Frenchman Salah is an extraordinary popper. His performance, made up of chipmunk-like sound effects and a nerdy white gangster look, supports rather than distracts from his skill. The muscle control that he has in his power, strictly commanding his body to pull of clean pops, makes him dance like a machine. The best poppers dance like machines.

Closely linked to popping is isolating. Tom McKie, a hip-hop dancer from New York, sometimes commutes to my high school to teach classes. He explains isolating to us as “just…[moving]…one…thing…at…a…time.” He talks calmly and slowly. He moves calmly and slowly. Isolating is a continuation of his composed mannerisms. At one point, he freezes on the spot. Eventually, a boy pipes up, “Can I touch it?”

Isolating demands patience. If one moves too abruptly, it could result in popping. Done correctly, however, and it results in an intricate pantomimic display. I’ve yet to meet someone who can outdo McKie’s dance philosophy. He encourages simply breaking down daily activities into small steps. For example, when he creeps forward, wretches out an arm to open an invisible refrigerator, and teeters back.

Tutting is beautiful, my personal favorite elevated above all others.

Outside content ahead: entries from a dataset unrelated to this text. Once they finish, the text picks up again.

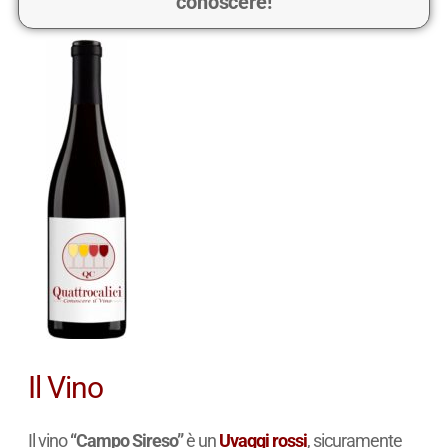
conoscere!
Il Vino
Il vino
“Campo Sireso”
è un
Uvaggi rossi
, sicuramente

The name derives from King Tut, the synecdoche of the right angles signature to Egyptian art. Tutting also requires flexibility and muscle control, but intelligence on a further level. Its movements consider the destination, not the journey, and if the visual appeal is lost, then the style is lost.

Three youtube dancers have taken tutting beyond simple paths of right angles to revolution. Pacman, formally known as Phillip Chbeeb with his appearance on So You Think You Can Dance, adds Salah-like popping to his transitions. Hok, a member of Quest Crew, has a certain mischievous creativity in his invention. Moon, co-founder with Pacman of Marvelous Motion Crew, dances with natural rigidity and sternness. The three masters work together often, channeling the power of multiplicity in unconventional group choreography. The visual appeal of their tutting explores the geometric possibilities to an extent rarely seen before, and may well continue to an infinite ensemble of geometric planes.

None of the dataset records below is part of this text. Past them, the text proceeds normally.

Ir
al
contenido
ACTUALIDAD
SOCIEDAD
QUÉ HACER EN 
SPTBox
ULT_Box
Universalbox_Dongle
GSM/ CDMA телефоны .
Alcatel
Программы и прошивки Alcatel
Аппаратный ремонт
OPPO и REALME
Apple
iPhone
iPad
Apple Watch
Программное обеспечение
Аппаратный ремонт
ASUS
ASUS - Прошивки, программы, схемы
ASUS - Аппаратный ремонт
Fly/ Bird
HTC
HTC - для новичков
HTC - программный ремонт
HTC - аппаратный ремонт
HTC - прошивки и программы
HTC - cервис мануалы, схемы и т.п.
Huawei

Hip-hop and breaking go hand in hand. The difference is that dancers are prone to pop, tut, and isolate. Athletes are prone to break.

You enter by top-rocking, a preface to the breaking to come. The dance is standing, throwing out steps to a rhythm typically stressed on every third beat (one n TWO, three n FOUR). Deftness of feet and confidence of swagger characterize a skillful top-rock. I have always thought repetition was another common feature, but Mathias threw this assumption back in my face. His top rock style is wilder and angrier than any other I’ve witnessed. He has taught me that top-rocking is more than the act of moving your feet, but giving everyone the impression, including yourself, that you can defy gravity.

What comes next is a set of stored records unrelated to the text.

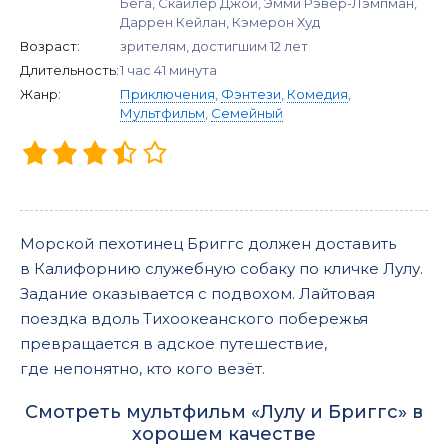
Бега, Скайлер Джой, Эмми Рэвер-Лэмпман,
Даррен Кейлан, Кэмерон Худ
Возраст:
зрителям, достигшим 12 лет
Длительность:
1 час 41 минута
Жанр:
Приключения
,
Фэнтези
,
Комедия
,
Мультфильм
,
Семейный
Морской пехотинец Бриггс должен доставить
в Калифорнию служебную собаку по кличке Лулу.
Задание оказывается с подвохом. Лайтовая
поездка вдоль Тихоокеанского побережья
превращается в адское путешествие,
где непонятно, кто кого везёт.
Смотреть мультфильм «Лулу и Бриггс» в
хорошем качестве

Breaking on the floor operates in numbers: six-step, three-step, eight-step, throwing in a swipe, CC, or freeze with completely improvised judgment. Beginning b-boys and b-girls show exhaustion quickly, whereas masters train their stamina to maintain the rhythm. I never tire of watching b-girl Anne kicking out an endless stream of energy on the floor, faster than sometimes the eye can see.

Power moves are the ultimate weapons to a battle. Running the risk of causing serious injury, they include windmill, pushing off the ground with legs circuiting, headspin, quite self explanatory, flares and aireflares—propelling legs in circles with nothing touching the ground but palms. These are the most common; rarer ones are often exhibited according to individual style. A b-boy friend mentioned a move in which the dancer curls up in a ball and spins off from the ground in such a position. Though bizarre, they display skills that derive from martial arts, gymnastics, and above all, human strength.

I could never begin to assemble a study of all aspects of hip-hop. It is a living dance, a performance focused on the new and exciting. Individual innovation is the catalyst to its development.

But its real beauty is its informality. I learned hip-hop through friends and youtube.